→ Task requirements:
Word for word, transcribe the data below from the line with "#c8c6c1; stroke-width: 24;" to the line with "#fa8072; stroke-width: 3;", keeping both of those lines.

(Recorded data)
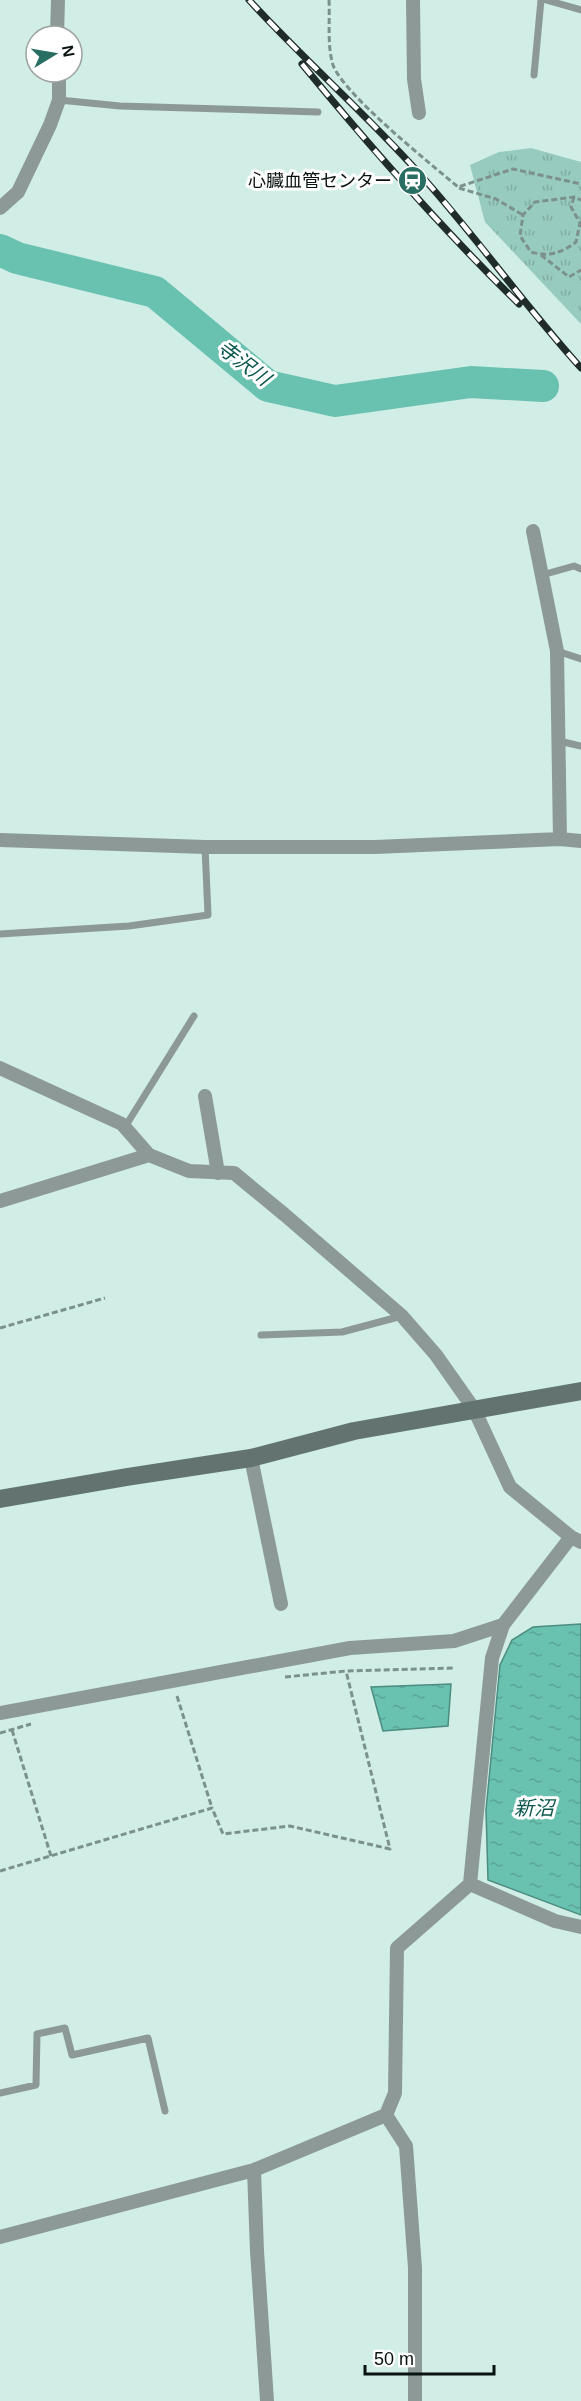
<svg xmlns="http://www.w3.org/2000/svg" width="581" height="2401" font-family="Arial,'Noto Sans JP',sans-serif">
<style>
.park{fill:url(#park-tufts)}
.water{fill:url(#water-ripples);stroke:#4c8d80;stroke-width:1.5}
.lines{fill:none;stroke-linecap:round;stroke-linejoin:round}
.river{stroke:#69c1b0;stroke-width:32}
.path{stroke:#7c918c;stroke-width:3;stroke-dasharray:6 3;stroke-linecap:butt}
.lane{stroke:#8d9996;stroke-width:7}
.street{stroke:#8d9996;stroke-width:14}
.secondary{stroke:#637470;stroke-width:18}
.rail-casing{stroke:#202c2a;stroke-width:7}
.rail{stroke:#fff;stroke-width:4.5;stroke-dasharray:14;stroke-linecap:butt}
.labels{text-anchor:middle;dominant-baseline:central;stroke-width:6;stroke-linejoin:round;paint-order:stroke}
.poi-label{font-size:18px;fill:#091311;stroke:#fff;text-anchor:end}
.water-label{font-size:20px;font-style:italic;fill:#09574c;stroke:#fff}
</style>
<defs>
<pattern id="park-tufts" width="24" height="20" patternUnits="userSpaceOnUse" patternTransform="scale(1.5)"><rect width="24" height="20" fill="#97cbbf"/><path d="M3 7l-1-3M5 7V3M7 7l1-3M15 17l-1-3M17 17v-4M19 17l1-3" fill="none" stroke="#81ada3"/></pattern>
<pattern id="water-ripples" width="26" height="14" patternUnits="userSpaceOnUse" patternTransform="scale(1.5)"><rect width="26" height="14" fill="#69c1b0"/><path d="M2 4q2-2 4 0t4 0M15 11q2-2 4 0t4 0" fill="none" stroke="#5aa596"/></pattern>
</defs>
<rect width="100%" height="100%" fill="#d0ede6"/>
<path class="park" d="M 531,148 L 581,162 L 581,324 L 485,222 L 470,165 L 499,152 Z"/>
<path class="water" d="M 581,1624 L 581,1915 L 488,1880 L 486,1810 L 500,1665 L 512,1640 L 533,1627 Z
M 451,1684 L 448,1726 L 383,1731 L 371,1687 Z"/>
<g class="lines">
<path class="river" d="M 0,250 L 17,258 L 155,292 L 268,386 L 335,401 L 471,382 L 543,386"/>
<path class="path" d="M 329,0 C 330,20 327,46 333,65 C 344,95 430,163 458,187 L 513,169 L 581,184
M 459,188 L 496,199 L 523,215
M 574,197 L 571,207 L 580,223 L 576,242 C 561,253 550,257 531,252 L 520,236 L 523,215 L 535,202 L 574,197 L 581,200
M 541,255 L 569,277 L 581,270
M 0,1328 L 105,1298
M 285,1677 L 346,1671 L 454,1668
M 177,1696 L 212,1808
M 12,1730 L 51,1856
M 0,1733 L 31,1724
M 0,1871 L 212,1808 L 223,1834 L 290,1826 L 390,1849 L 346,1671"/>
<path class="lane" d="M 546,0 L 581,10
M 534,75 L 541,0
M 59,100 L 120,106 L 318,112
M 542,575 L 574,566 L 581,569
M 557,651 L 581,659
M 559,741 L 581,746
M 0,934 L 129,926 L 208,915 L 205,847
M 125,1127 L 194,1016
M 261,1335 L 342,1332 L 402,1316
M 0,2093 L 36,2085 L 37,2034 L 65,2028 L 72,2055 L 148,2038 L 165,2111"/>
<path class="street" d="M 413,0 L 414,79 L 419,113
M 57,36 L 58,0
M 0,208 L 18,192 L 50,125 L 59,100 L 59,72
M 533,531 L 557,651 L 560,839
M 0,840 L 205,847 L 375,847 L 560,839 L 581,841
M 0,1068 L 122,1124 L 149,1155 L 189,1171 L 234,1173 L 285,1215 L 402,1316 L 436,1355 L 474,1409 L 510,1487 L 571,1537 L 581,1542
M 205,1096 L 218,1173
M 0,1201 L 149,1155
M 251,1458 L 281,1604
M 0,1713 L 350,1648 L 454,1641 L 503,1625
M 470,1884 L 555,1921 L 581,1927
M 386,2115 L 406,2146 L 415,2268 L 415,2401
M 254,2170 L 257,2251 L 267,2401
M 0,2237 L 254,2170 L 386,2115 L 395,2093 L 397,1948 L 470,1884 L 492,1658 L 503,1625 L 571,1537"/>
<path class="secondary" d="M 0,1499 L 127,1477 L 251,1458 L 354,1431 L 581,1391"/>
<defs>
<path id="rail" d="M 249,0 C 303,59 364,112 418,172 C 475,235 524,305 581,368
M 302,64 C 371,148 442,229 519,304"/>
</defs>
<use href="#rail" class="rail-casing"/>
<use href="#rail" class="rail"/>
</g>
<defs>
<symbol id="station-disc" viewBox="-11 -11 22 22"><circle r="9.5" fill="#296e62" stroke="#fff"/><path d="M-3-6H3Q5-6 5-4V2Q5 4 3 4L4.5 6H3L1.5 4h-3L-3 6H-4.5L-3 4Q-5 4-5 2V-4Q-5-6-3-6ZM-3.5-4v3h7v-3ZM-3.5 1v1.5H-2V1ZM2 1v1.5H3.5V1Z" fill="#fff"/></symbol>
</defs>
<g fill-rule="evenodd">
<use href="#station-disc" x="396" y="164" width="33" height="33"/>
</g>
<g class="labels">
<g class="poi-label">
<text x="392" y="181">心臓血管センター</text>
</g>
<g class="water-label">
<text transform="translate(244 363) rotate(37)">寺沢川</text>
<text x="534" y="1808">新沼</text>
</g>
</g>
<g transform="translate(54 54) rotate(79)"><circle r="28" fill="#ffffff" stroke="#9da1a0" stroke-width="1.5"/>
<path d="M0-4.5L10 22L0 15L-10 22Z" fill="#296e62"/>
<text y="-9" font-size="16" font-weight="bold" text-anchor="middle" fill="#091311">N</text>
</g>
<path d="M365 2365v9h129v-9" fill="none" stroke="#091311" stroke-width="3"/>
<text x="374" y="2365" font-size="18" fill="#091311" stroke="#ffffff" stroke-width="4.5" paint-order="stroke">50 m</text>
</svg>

* * *

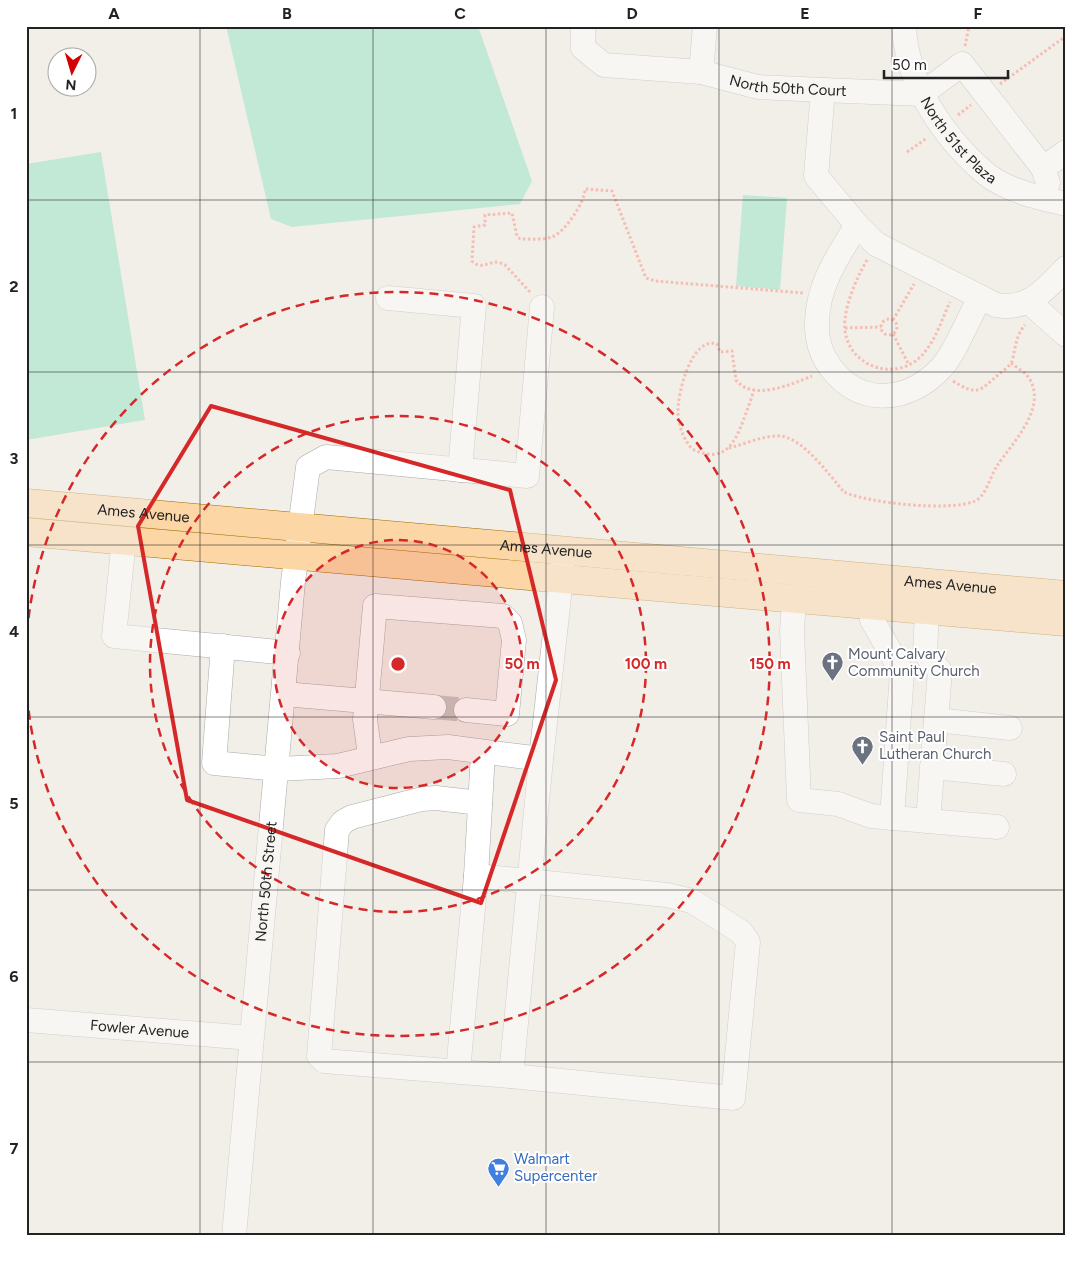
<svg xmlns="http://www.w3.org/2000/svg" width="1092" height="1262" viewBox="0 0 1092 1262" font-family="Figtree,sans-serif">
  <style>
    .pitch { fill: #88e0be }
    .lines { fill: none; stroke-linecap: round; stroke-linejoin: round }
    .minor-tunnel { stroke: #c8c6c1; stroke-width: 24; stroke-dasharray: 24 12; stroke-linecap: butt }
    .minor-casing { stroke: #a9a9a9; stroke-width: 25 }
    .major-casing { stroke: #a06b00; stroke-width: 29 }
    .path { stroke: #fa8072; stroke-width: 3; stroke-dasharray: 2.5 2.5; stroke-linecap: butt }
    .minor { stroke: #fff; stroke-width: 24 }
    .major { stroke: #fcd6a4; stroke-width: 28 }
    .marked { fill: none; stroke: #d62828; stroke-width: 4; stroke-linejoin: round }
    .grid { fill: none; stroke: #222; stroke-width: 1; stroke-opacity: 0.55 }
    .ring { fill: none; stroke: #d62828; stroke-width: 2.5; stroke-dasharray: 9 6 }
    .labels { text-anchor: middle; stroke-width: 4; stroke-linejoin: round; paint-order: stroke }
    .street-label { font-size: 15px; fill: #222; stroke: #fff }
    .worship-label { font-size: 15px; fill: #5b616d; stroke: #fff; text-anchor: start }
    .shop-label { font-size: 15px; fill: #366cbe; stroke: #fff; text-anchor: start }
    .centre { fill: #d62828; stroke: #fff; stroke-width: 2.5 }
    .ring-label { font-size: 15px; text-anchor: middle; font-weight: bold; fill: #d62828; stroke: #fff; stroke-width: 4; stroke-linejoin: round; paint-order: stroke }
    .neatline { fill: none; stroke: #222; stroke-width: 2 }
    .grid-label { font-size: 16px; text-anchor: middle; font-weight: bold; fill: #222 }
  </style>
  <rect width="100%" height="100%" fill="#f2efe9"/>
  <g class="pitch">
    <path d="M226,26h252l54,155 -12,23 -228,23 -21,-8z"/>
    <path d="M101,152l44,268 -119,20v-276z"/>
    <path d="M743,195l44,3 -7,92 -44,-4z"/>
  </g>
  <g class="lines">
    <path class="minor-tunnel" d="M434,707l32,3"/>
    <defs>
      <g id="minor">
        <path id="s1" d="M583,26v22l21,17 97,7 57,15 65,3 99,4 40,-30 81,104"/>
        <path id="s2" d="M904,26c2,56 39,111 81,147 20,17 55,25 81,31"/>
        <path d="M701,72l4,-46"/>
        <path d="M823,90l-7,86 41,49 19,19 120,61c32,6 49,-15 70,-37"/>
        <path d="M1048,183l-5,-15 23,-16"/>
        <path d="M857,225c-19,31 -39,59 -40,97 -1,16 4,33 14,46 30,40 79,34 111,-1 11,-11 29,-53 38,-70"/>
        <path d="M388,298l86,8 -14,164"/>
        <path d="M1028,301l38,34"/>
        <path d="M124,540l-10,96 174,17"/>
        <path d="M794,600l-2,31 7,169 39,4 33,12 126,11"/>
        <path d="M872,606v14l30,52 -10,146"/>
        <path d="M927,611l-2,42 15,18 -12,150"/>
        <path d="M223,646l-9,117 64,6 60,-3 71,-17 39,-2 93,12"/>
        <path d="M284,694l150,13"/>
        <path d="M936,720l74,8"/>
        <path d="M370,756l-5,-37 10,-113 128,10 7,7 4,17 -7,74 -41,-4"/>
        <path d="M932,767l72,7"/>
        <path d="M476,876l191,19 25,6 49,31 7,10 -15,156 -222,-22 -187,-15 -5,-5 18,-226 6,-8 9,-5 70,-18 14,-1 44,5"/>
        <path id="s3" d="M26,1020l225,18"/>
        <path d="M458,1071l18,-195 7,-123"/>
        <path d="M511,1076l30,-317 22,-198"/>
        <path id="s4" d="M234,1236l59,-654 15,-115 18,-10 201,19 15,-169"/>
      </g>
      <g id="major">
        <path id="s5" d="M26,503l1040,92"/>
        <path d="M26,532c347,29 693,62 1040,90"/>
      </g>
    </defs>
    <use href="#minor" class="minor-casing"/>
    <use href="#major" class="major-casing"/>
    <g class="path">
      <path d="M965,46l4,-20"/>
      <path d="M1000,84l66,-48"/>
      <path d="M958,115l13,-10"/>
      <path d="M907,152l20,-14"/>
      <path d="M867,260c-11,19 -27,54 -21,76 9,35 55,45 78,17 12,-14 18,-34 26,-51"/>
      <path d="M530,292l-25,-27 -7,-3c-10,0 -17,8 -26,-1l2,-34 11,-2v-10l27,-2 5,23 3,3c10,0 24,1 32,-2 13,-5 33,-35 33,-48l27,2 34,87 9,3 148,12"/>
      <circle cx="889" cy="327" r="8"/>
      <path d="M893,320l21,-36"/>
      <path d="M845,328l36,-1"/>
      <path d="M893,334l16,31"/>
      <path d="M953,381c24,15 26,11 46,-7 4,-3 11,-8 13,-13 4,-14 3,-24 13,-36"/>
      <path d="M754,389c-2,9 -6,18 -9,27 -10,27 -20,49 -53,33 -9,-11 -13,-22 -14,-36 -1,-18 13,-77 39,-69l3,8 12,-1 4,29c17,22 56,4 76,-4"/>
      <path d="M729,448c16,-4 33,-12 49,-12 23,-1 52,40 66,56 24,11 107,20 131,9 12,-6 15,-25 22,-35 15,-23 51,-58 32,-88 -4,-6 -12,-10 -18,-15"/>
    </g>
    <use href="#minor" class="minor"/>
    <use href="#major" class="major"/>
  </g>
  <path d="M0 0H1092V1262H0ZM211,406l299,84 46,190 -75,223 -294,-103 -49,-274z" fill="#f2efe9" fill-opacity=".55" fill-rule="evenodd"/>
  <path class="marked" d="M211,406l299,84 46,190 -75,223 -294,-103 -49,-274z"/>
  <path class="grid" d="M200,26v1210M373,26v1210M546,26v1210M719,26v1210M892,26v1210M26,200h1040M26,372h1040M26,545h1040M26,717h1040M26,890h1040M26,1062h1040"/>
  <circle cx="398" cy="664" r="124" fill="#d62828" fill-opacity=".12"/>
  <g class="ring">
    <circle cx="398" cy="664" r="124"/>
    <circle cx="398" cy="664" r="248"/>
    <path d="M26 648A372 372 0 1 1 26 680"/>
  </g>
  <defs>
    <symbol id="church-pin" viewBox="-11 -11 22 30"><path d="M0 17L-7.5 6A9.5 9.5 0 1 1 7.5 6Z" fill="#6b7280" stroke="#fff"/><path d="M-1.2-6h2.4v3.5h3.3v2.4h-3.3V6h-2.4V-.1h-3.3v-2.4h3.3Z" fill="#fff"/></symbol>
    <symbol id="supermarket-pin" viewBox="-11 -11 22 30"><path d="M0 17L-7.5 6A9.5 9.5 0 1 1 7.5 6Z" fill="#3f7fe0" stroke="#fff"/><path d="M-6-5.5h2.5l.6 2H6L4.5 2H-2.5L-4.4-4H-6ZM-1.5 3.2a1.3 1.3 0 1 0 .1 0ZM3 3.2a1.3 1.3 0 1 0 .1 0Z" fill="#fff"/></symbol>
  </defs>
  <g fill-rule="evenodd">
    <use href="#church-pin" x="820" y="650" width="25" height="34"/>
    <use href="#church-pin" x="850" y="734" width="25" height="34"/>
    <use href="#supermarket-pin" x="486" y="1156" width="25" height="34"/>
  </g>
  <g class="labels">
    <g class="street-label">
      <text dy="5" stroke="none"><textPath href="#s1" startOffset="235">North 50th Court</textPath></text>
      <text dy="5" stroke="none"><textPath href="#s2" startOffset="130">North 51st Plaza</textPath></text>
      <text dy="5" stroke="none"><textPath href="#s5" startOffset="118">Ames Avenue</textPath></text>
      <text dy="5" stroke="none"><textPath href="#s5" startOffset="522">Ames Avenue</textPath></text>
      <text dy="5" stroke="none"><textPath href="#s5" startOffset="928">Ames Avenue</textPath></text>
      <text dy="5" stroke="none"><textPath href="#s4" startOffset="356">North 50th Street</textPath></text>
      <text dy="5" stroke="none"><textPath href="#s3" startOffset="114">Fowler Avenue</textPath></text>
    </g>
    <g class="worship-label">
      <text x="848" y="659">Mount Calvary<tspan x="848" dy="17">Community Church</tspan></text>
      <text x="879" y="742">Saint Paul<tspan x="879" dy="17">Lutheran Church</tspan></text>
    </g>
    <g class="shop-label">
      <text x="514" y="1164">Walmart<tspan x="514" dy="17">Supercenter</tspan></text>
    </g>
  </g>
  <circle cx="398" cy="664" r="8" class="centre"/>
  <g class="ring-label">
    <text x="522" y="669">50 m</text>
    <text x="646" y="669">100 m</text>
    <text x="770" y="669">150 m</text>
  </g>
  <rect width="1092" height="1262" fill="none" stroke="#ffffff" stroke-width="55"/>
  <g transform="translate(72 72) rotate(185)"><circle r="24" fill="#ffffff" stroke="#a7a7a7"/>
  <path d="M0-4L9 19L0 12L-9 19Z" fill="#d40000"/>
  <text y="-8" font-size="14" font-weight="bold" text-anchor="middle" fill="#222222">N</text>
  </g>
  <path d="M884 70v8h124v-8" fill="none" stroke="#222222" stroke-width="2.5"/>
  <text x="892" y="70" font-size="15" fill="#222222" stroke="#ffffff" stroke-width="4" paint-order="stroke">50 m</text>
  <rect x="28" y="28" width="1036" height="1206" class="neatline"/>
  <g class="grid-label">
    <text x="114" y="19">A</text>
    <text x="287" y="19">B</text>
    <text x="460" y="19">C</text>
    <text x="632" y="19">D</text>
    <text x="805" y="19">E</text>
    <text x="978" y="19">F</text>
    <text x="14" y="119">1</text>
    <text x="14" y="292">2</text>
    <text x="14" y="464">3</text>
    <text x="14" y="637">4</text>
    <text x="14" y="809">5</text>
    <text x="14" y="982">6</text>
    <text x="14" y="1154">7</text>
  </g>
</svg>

→ Written solution:
    .minor-tunnel { stroke: #c8c6c1; stroke-width: 24; stroke-dasharray: 24 12; stroke-linecap: butt }
    .minor-casing { stroke: #a9a9a9; stroke-width: 25 }
    .major-casing { stroke: #a06b00; stroke-width: 29 }
    .path { stroke: #fa8072; stroke-width: 3; stroke-dasharray: 2.5 2.5; stroke-linecap: butt }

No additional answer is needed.